If you use content marketing as a marketing strategy for your small business, you know that the more content you produce, the better-right? Not so fast. According to a recent report, The Content Marketing Paradox: Is More Content Really Better?, marketers today are producing more content than they were two years ago, but user engagement levels with each content item are declining.

The study assessed over 13.8 billion pieces of content over 24 months on Facebook, Twitter, Instagram, Pinterest, Google+, LinkedIn and brand blogs. Between January 2013 and December 2014, marketers in the study nearly doubled the amount of content they produced (it increased by 78 percent). However, user engagement with this content (defined as taking an action with the content, such as liking, retweeting, favoriting, pinning or commenting) dropped by 60 percent on average per piece of content.

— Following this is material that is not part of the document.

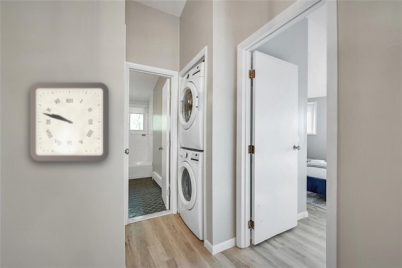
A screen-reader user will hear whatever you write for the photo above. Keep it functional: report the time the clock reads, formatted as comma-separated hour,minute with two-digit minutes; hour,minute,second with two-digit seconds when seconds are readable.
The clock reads 9,48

If you're beating yourself up that your company's blog posts don't get any comments, perhaps you should stop. The study found that almost one-fourth of business blog posts get zero interactions, and 43 percent generate 10 interactions or less.

Which social networks get the most and least engagement?

Twitter gets the least average interaction of any social network. Nearly three-fourths (73 percent) of tweets generate 10 interactions or fewer. However, several other social networks fare almost as badly. Sixty percent of Pinterest pins, 65 percent of Google+ posts and 68 percent of LinkedIn posts generate fewer than 10 interactions.

At the other end of the spectrum, Instagram enjoys the highest average engagement. Only 10 percent of Instagram photos and 6 percent of Instagram videos generate 10 interactions or fewer, while nearly half (49 percent) of Instagram photos and a whopping 60 percent of Instagram videos generate 250 or more interactions.

Facebook also performs fairly well. Still, 28 percent of Facebook posts generate 10 or fewer interactions. And while 36 percent of Facebook posts get more than 250 interactions, sponsored content accounts for most of these posts.

What do the results mean for your business? Content is important. But instead of focusing on churning out lots of content, spend more time fine-tuning the content you do create. Make sure it ranks well for the keywords your customers care about; provide relevant, useful and interesting information that they need or want; and spend time (and perhaps marketing dollars) promoting it to ensure you achieve your goal of spurring interaction with customers and prospects to generate more leads and drive sales.